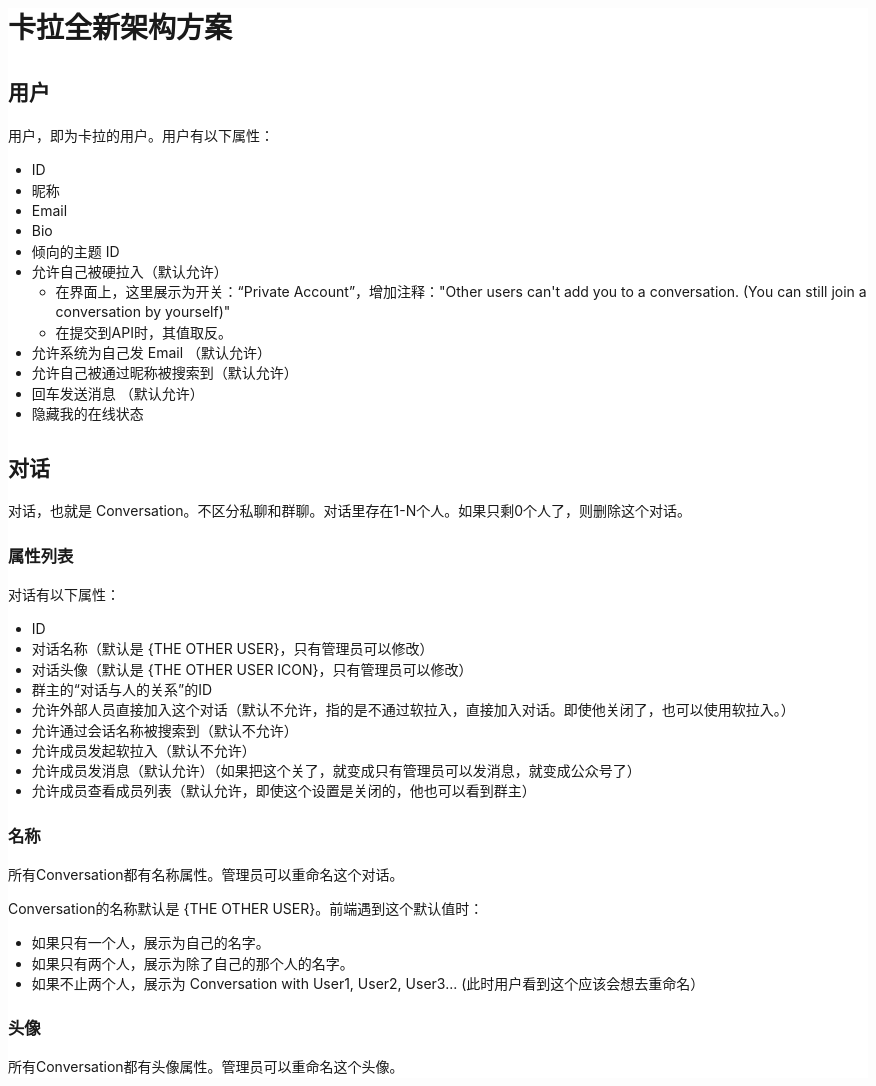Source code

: # 卡拉全新架构方案

## 用户

用户，即为卡拉的用户。用户有以下属性：

* ID
* 昵称
* Email
* Bio
* 倾向的主题 ID
* 允许自己被硬拉入（默认允许）
  * 在界面上，这里展示为开关：“Private Account”，增加注释："Other users can't add you to a conversation. (You can still join a conversation by yourself)"
  * 在提交到API时，其值取反。
* 允许系统为自己发 Email （默认允许）
* 允许自己被通过昵称被搜索到（默认允许）
* 回车发送消息 （默认允许）
* 隐藏我的在线状态

## 对话

对话，也就是 Conversation。不区分私聊和群聊。对话里存在1-N个人。如果只剩0个人了，则删除这个对话。

### 属性列表

对话有以下属性：

* ID
* 对话名称（默认是 {THE OTHER USER}，只有管理员可以修改）
* 对话头像（默认是 {THE OTHER USER ICON}，只有管理员可以修改）
* 群主的“对话与人的关系”的ID
* 允许外部人员直接加入这个对话（默认不允许，指的是不通过软拉入，直接加入对话。即使他关闭了，也可以使用软拉入。）
* 允许通过会话名称被搜索到（默认不允许）
* 允许成员发起软拉入（默认不允许）
* 允许成员发消息（默认允许）（如果把这个关了，就变成只有管理员可以发消息，就变成公众号了）
* 允许成员查看成员列表（默认允许，即使这个设置是关闭的，他也可以看到群主）

### 名称

所有Conversation都有名称属性。管理员可以重命名这个对话。

Conversation的名称默认是 {THE OTHER USER}。前端遇到这个默认值时：

* 如果只有一个人，展示为自己的名字。
* 如果只有两个人，展示为除了自己的那个人的名字。
* 如果不止两个人，展示为 Conversation with User1, User2, User3... (此时用户看到这个应该会想去重命名）

### 头像

所有Conversation都有头像属性。管理员可以重命名这个头像。
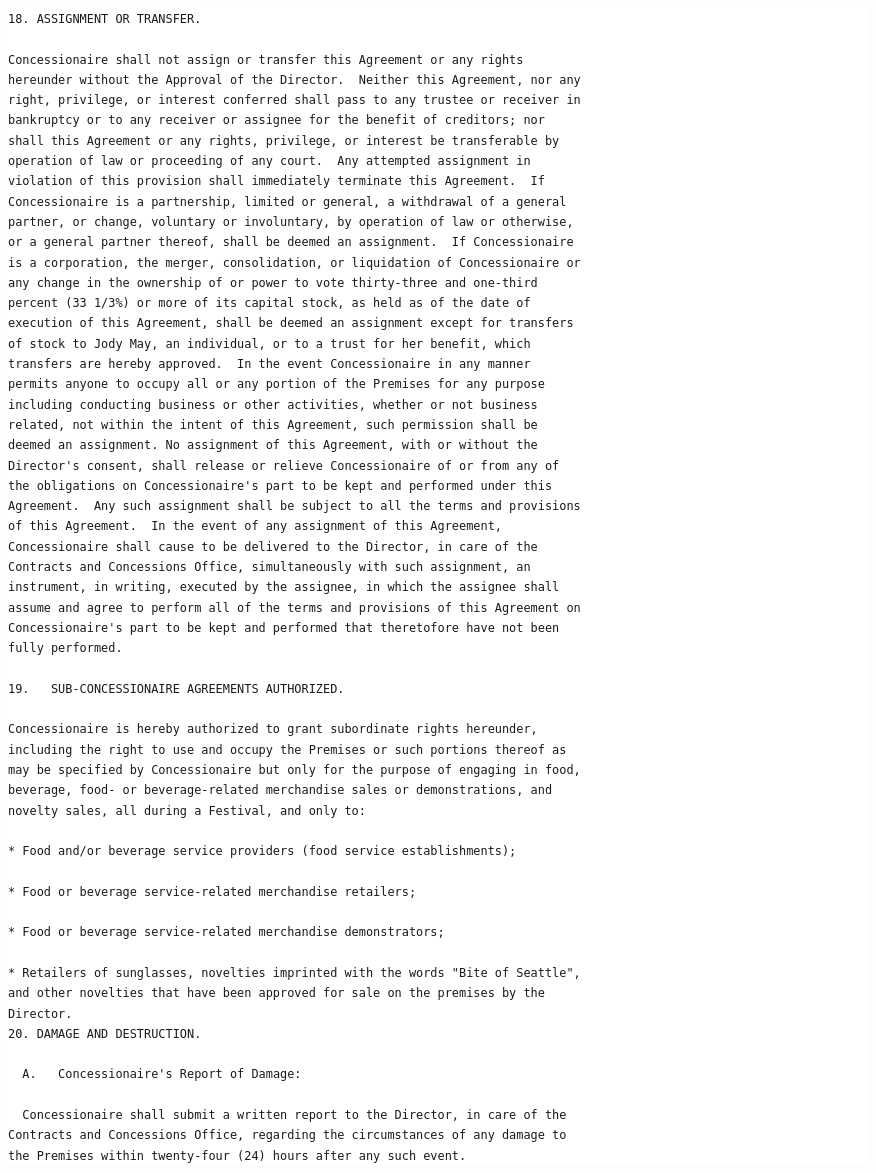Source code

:     18. ASSIGNMENT OR TRANSFER.  
  
    Concessionaire shall not assign or transfer this Agreement or any rights  
    hereunder without the Approval of the Director.  Neither this Agreement, nor any  
    right, privilege, or interest conferred shall pass to any trustee or receiver in  
    bankruptcy or to any receiver or assignee for the benefit of creditors; nor  
    shall this Agreement or any rights, privilege, or interest be transferable by  
    operation of law or proceeding of any court.  Any attempted assignment in  
    violation of this provision shall immediately terminate this Agreement.  If  
    Concessionaire is a partnership, limited or general, a withdrawal of a general  
    partner, or change, voluntary or involuntary, by operation of law or otherwise,  
    or a general partner thereof, shall be deemed an assignment.  If Concessionaire  
    is a corporation, the merger, consolidation, or liquidation of Concessionaire or  
    any change in the ownership of or power to vote thirty-three and one-third  
    percent (33 1/3%) or more of its capital stock, as held as of the date of  
    execution of this Agreement, shall be deemed an assignment except for transfers  
    of stock to Jody May, an individual, or to a trust for her benefit, which  
    transfers are hereby approved.  In the event Concessionaire in any manner  
    permits anyone to occupy all or any portion of the Premises for any purpose  
    including conducting business or other activities, whether or not business  
    related, not within the intent of this Agreement, such permission shall be  
    deemed an assignment. No assignment of this Agreement, with or without the  
    Director's consent, shall release or relieve Concessionaire of or from any of  
    the obligations on Concessionaire's part to be kept and performed under this  
    Agreement.  Any such assignment shall be subject to all the terms and provisions  
    of this Agreement.  In the event of any assignment of this Agreement,  
    Concessionaire shall cause to be delivered to the Director, in care of the  
    Contracts and Concessions Office, simultaneously with such assignment, an  
    instrument, in writing, executed by the assignee, in which the assignee shall  
    assume and agree to perform all of the terms and provisions of this Agreement on  
    Concessionaire's part to be kept and performed that theretofore have not been  
    fully performed.  
  
    19.   SUB-CONCESSIONAIRE AGREEMENTS AUTHORIZED.  
  
    Concessionaire is hereby authorized to grant subordinate rights hereunder,  
    including the right to use and occupy the Premises or such portions thereof as  
    may be specified by Concessionaire but only for the purpose of engaging in food,  
    beverage, food- or beverage-related merchandise sales or demonstrations, and  
    novelty sales, all during a Festival, and only to:  
  
    * Food and/or beverage service providers (food service establishments);  
  
    * Food or beverage service-related merchandise retailers;  
  
    * Food or beverage service-related merchandise demonstrators;  
  
    * Retailers of sunglasses, novelties imprinted with the words "Bite of Seattle",  
    and other novelties that have been approved for sale on the premises by the  
    Director.  
    20. DAMAGE AND DESTRUCTION.  
  
      A.   Concessionaire's Report of Damage:  
  
      Concessionaire shall submit a written report to the Director, in care of the  
    Contracts and Concessions Office, regarding the circumstances of any damage to  
    the Premises within twenty-four (24) hours after any such event.  
  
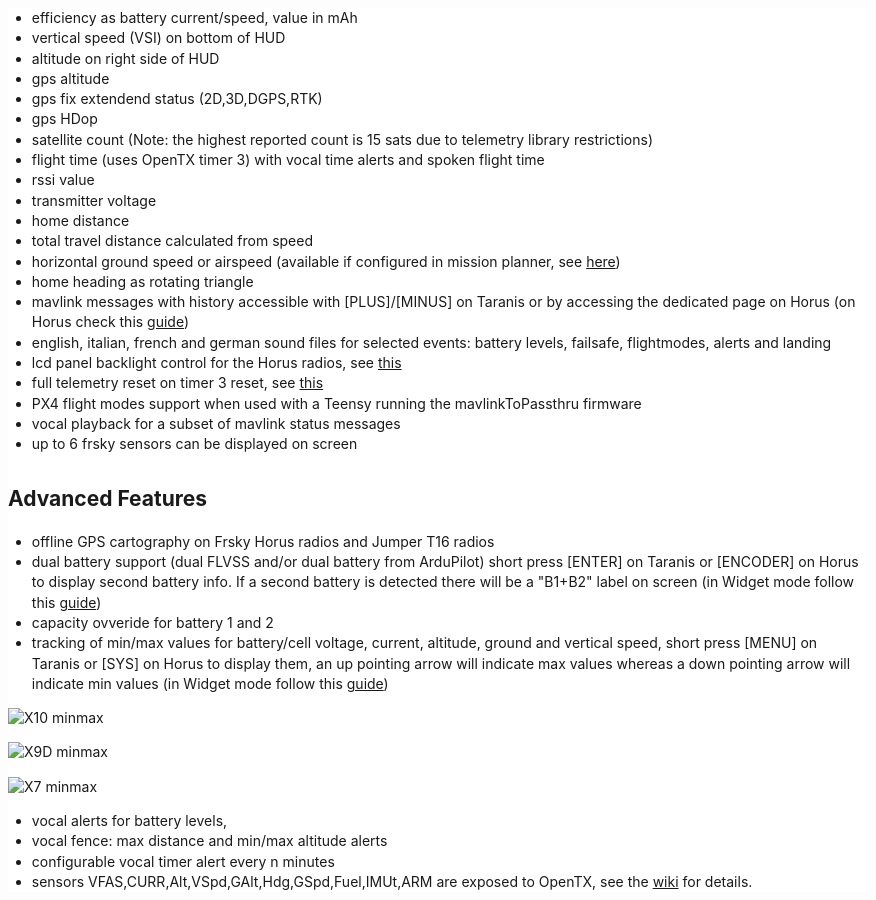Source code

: - efficiency as battery current/speed, value in mAh
 - vertical speed (VSI) on bottom of HUD
 - altitude on right side of HUD 
 - gps altitude
 - gps fix extendend status (2D,3D,DGPS,RTK)
 - gps HDop
 - satellite count (Note: the highest reported count is 15 sats due to telemetry library restrictions)
 - flight time (uses OpenTX timer 3) with vocal time alerts and spoken flight time
 - rssi value
 - transmitter voltage
 - home distance
 - total travel distance calculated from speed
 - horizontal ground speed or airspeed (available if configured in mission planner, see [here](https://github.com/yaapu/FrskyTelemetryScript#airspeed-vs-groundspeed))
 - home heading as rotating triangle
 - mavlink messages with history accessible with [PLUS]/[MINUS] on Taranis or by accessing the dedicated page on Horus (on Horus check  this [guide](https://github.com/yaapu/FrskyTelemetryScript/wiki/How-to-run-the-Yaapu-script-on-X10-and-X12-as-a-Widget#mandatory-steps))
 - english, italian, french and german sound files for selected events: battery levels, failsafe, flightmodes, alerts and landing
 - lcd panel backlight control for the Horus radios, see [this](https://github.com/yaapu/FrskyTelemetryScript/wiki/How-to-enable-lcd-panel-backlight-support-on-X10-and-X12)
 - full telemetry reset on timer 3 reset, see [this](#telemetry-reset)
 - PX4 flight modes support when used with a Teensy running the mavlinkToPassthru firmware
 - vocal playback for a subset of mavlink status messages
 - up to 6 frsky sensors can be displayed on screen

## Advanced Features 

- offline GPS cartography on Frsky Horus radios and Jumper T16 radios
- dual battery support (dual FLVSS and/or dual battery from ArduPilot) short press [ENTER] on Taranis or [ENCODER] on Horus to display second battery info. If a second battery is detected there will be a "B1+B2" label on screen (in Widget mode follow this [guide](https://github.com/yaapu/FrskyTelemetryScript/wiki/How-to-run-the-Yaapu-script-on-X10-and-X12-as-a-Widget#optional-steps))
 - capacity ovveride for battery 1 and 2
 - tracking of min/max values for battery/cell voltage, current, altitude, ground and vertical speed, short press [MENU] on Taranis or [SYS] on Horus to display them, an up pointing arrow will indicate max values whereas a down pointing arrow will indicate min values (in Widget mode follow this [guide](https://github.com/yaapu/FrskyTelemetryScript/wiki/How-to-run-the-Yaapu-script-on-X10-and-X12-as-a-Widget#optional-steps))
 
 ![X10 minmax](https://github.com/yaapu/FrskyTelemetryScript/raw/master/HORUS/IMAGES/x10minmax.png)
 
 ![X9D minmax](https://github.com/yaapu/FrskyTelemetryScript/raw/master/TARANIS/IMAGES/x9dminmax.png)
 
 ![X7 minmax](https://github.com/yaapu/FrskyTelemetryScript/raw/master/TARANIS/IMAGES/x7minmax.png)

 - vocal alerts for battery levels, 
 - vocal fence: max distance and min/max altitude alerts
 - configurable vocal timer alert every n minutes
 - sensors VFAS,CURR,Alt,VSpd,GAlt,Hdg,GSpd,Fuel,IMUt,ARM are exposed to OpenTX, see the [wiki](https://github.com/yaapu/FrskyTelemetryScript/wiki/Telemetry-sensors-exposed-to-OpenTX-by-the-Yaapu-script) for details.
 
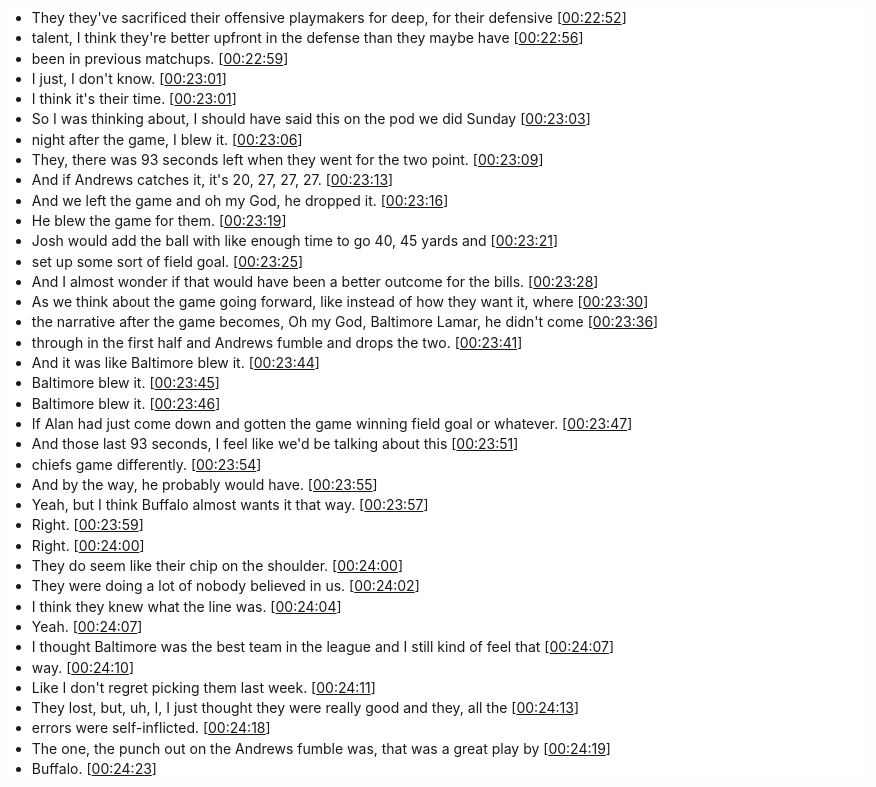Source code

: *  They they've sacrificed their offensive playmakers for deep, for their defensive [[00:22:52](https://www.youtube.com/watch?v=rWYb5-cBuqs&t=1372.2s)]
*  talent, I think they're better upfront in the defense than they maybe have [[00:22:56](https://www.youtube.com/watch?v=rWYb5-cBuqs&t=1376.04s)]
*  been in previous matchups. [[00:22:59](https://www.youtube.com/watch?v=rWYb5-cBuqs&t=1379.32s)]
*  I just, I don't know. [[00:23:01](https://www.youtube.com/watch?v=rWYb5-cBuqs&t=1381.2s)]
*  I think it's their time. [[00:23:01](https://www.youtube.com/watch?v=rWYb5-cBuqs&t=1381.96s)]
*  So I was thinking about, I should have said this on the pod we did Sunday [[00:23:03](https://www.youtube.com/watch?v=rWYb5-cBuqs&t=1383.56s)]
*  night after the game, I blew it. [[00:23:06](https://www.youtube.com/watch?v=rWYb5-cBuqs&t=1386.92s)]
*  They, there was 93 seconds left when they went for the two point. [[00:23:09](https://www.youtube.com/watch?v=rWYb5-cBuqs&t=1389.08s)]
*  And if Andrews catches it, it's 20, 27, 27, 27. [[00:23:13](https://www.youtube.com/watch?v=rWYb5-cBuqs&t=1393.24s)]
*  And we left the game and oh my God, he dropped it. [[00:23:16](https://www.youtube.com/watch?v=rWYb5-cBuqs&t=1396.52s)]
*  He blew the game for them. [[00:23:19](https://www.youtube.com/watch?v=rWYb5-cBuqs&t=1399.44s)]
*  Josh would add the ball with like enough time to go 40, 45 yards and [[00:23:21](https://www.youtube.com/watch?v=rWYb5-cBuqs&t=1401.48s)]
*  set up some sort of field goal. [[00:23:25](https://www.youtube.com/watch?v=rWYb5-cBuqs&t=1405.96s)]
*  And I almost wonder if that would have been a better outcome for the bills. [[00:23:28](https://www.youtube.com/watch?v=rWYb5-cBuqs&t=1408.04s)]
*  As we think about the game going forward, like instead of how they want it, where [[00:23:30](https://www.youtube.com/watch?v=rWYb5-cBuqs&t=1410.8799999999999s)]
*  the narrative after the game becomes, Oh my God, Baltimore Lamar, he didn't come [[00:23:36](https://www.youtube.com/watch?v=rWYb5-cBuqs&t=1416.24s)]
*  through in the first half and Andrews fumble and drops the two. [[00:23:41](https://www.youtube.com/watch?v=rWYb5-cBuqs&t=1421.84s)]
*  And it was like Baltimore blew it. [[00:23:44](https://www.youtube.com/watch?v=rWYb5-cBuqs&t=1424.68s)]
*  Baltimore blew it. [[00:23:45](https://www.youtube.com/watch?v=rWYb5-cBuqs&t=1425.8s)]
*  Baltimore blew it. [[00:23:46](https://www.youtube.com/watch?v=rWYb5-cBuqs&t=1426.48s)]
*  If Alan had just come down and gotten the game winning field goal or whatever. [[00:23:47](https://www.youtube.com/watch?v=rWYb5-cBuqs&t=1427.84s)]
*  And those last 93 seconds, I feel like we'd be talking about this [[00:23:51](https://www.youtube.com/watch?v=rWYb5-cBuqs&t=1431.4s)]
*  chiefs game differently. [[00:23:54](https://www.youtube.com/watch?v=rWYb5-cBuqs&t=1434.32s)]
*  And by the way, he probably would have. [[00:23:55](https://www.youtube.com/watch?v=rWYb5-cBuqs&t=1435.24s)]
*  Yeah, but I think Buffalo almost wants it that way. [[00:23:57](https://www.youtube.com/watch?v=rWYb5-cBuqs&t=1437.16s)]
*  Right. [[00:23:59](https://www.youtube.com/watch?v=rWYb5-cBuqs&t=1439.36s)]
*  Right. [[00:24:00](https://www.youtube.com/watch?v=rWYb5-cBuqs&t=1440.12s)]
*  They do seem like their chip on the shoulder. [[00:24:00](https://www.youtube.com/watch?v=rWYb5-cBuqs&t=1440.44s)]
*  They were doing a lot of nobody believed in us. [[00:24:02](https://www.youtube.com/watch?v=rWYb5-cBuqs&t=1442.72s)]
*  I think they knew what the line was. [[00:24:04](https://www.youtube.com/watch?v=rWYb5-cBuqs&t=1444.68s)]
*  Yeah. [[00:24:07](https://www.youtube.com/watch?v=rWYb5-cBuqs&t=1447.28s)]
*  I thought Baltimore was the best team in the league and I still kind of feel that [[00:24:07](https://www.youtube.com/watch?v=rWYb5-cBuqs&t=1447.48s)]
*  way. [[00:24:10](https://www.youtube.com/watch?v=rWYb5-cBuqs&t=1450.72s)]
*  Like I don't regret picking them last week. [[00:24:11](https://www.youtube.com/watch?v=rWYb5-cBuqs&t=1451.16s)]
*  They lost, but, uh, I, I just thought they were really good and they, all the [[00:24:13](https://www.youtube.com/watch?v=rWYb5-cBuqs&t=1453.48s)]
*  errors were self-inflicted. [[00:24:18](https://www.youtube.com/watch?v=rWYb5-cBuqs&t=1458.0800000000002s)]
*  The one, the punch out on the Andrews fumble was, that was a great play by [[00:24:19](https://www.youtube.com/watch?v=rWYb5-cBuqs&t=1459.28s)]
*  Buffalo. [[00:24:23](https://www.youtube.com/watch?v=rWYb5-cBuqs&t=1463.16s)]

**********

• [Task brief]: Copy out every line in the rows above that contains the word "occupy".

• [Answer]:
    permits anyone to occupy all or any portion of the Premises for any purpose  
    including the right to use and occupy the Premises or such portions thereof as  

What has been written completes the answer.